It's been a while...

Mar 06, 2006 14:54

I just brushed my teeth, so my mouth is cinnaminty fresh.
Im sitting here in my bathrobe. I'm about to paint my toenails. Probably pink, too.

Let's see what my agenda for talking is. Here we go:

1) School is..well, school? First and foremost, I declared my minor!!! It was such a happy day. My minor is Forensic Studies. I can't WAIT until next semester! It's going to be a lot of work I think, but you know what, that's okay? Im pushing myself this semester so I can take on any load of work! Yay! Anyways. Let's see. Spanish is okay, i'm doing pretty good in that class. We're doing past tense and comparison ~ you know like mas que and tan como and stuff. I know that. And hable to say I talkED instead of hablo to say I talk. Yeah. There's accents on them and stuff but I can't do the accents. Hah. Psych of Mental Illnesses is fun and it makes me happy and I want to take it again. lol Even though I'd know everything. Our last assignment I had to write up my own mental health screening day, kind of like they have at schools and businesses and stuff. And it was a lot of fun, it was to screen for Generalized Anxiety Disorder and Depression. It was great. Now our next assignment is working as a team to diagnose a patient with a disease and talk about treatments we'd use on him and stuff. It's really interesting and really fun. And I love reading the book, as nerdy as that sounds. Hah. Economics is a bitch, i'm not going to lie. We just had our midterm today. I think I did okay. It was a hell of a lot easier than I expected it to be. It was 40 true/false questions. He threw in those retarded Martian questions, but it was funny. I put true for them all. Paula said it doesnt matter, those are the freebies and no matter what you get them right. He's wierd though, the teacher. And he smells like old bean burritos. Ick. Politics is boring, as always. We're supposed to have it from 4-6:55 but we always get out at 6. It's 1 hour of notes and 1 hour of watching some stupid video. Today is our midterm for that class too and to be honest i'm not really worried about it. I have that in...55 minutes! Yay! lol Me and Paula have a..schedule on how to work the exam ;) Its like 7 multiple choice questions, 8 fill in the blanks, and the essay which you're allowed to outline and bring with you. Sooooo we wrote our essays last night. But that's okay TOO it doesnt matter. We just gotta recopy them. My other psych class...meh, stupid. It's a lot of unnecessary reading that I really don't care about. lol It's one of those..easy A classes I guess.

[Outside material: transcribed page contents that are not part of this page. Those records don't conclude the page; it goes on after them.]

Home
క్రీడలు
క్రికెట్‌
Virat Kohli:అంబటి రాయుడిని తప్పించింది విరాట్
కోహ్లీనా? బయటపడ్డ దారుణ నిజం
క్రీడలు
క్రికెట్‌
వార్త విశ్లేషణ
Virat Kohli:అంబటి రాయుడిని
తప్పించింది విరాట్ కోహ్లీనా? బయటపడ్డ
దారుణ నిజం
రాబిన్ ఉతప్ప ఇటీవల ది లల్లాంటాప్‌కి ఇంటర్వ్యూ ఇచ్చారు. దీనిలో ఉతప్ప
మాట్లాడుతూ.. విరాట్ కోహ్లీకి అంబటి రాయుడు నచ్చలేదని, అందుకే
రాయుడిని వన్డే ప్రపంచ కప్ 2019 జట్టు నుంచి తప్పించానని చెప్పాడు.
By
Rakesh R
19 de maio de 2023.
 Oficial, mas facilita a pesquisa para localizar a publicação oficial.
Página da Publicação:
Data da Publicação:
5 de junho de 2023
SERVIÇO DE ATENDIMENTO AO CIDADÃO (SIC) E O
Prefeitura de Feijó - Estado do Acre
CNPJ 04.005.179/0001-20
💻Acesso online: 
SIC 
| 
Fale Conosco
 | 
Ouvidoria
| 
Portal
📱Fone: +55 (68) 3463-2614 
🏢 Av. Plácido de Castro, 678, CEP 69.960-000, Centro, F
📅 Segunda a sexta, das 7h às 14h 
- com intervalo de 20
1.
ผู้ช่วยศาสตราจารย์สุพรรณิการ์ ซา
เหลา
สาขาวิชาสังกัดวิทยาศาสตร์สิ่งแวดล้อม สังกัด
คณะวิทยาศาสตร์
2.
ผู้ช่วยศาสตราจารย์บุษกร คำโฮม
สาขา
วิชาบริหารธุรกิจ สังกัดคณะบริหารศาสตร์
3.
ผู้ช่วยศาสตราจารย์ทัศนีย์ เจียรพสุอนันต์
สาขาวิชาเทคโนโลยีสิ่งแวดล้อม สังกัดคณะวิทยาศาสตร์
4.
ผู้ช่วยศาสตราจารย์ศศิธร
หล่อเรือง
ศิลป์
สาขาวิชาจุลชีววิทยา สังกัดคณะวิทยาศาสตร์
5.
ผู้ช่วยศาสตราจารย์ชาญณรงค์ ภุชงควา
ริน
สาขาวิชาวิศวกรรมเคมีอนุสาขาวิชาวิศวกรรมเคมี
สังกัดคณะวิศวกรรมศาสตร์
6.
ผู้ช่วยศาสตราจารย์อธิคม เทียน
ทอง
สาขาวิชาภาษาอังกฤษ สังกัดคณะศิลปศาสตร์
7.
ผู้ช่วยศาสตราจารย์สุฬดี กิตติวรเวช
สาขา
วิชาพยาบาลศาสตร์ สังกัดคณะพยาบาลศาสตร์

2) Me and Chris took a break for like a week. I really don't think it was enough time because things were good for a few days and they're wavering back towards shitty...with all the fighting and what not. I don't know. A break is what we need(ed?) because we fight too much. At first he resisted and things got ugly but I dont know. I just have so much more to focus on and fighting isn't what I want to deal with all the time, you know? We go to the bar, that's okay though. He doesnt drink, he just stands there, so it's stupid to be honest but i'm "not allowed" to go on my own so whatever. I let him go to a strip club on saturday. I HATED it and I spent a large portion of the night crying my eyes out, but whatever. I just dont know anymore? It's hard. I love him but it's hard when im unhappy, you know? Meh.

3) Im trying to find a job. Saturday I applied for FOUR jobs. That's on average like 6 a week and still NOBODY calls me!!! Im like what the hell!! Saturday I got my tattoo touched up too. I got it done for free because the guy that DID my tattoo was gone he didnt work there anymore..and the owner was like "We'll cover it for you." i was lke aww, so nice! And the guy that touched it up he knew a LOT about the skin and the healing process and what to do and what not to do and all this other stuff and he made it so worthwhile he was so nice and I like him! When I get my next tattoo i'm going to make the appointment with him. His name was Loren. He was wonderful. But speaking of my next tattoo, it's designed already. Ally designed it for me because she loves me and she knows I love stars so I asked her to design one for me!! So she did. And it's lovely. Im getting it on my lower back. The big star is going to be dark purple, and the little stars around it are going to be lime green and light purple..and everything else will be black. :) I kinda edited it in paintshop to give you guys a drift of the colors and stuff..but this is it (uncolorized and colorized ~ the colored one is done shitty just to give you guys an idea)


Uncolored:



colored:



Now besides all that, ive just been feeling sentimental like always. I miss all of my friends and I just feel as if though i've been trying to talk to them and send them text's and call them and invite them places they're just resisting the whole process. Oh well, I guess. I guess I cant help that people hate me.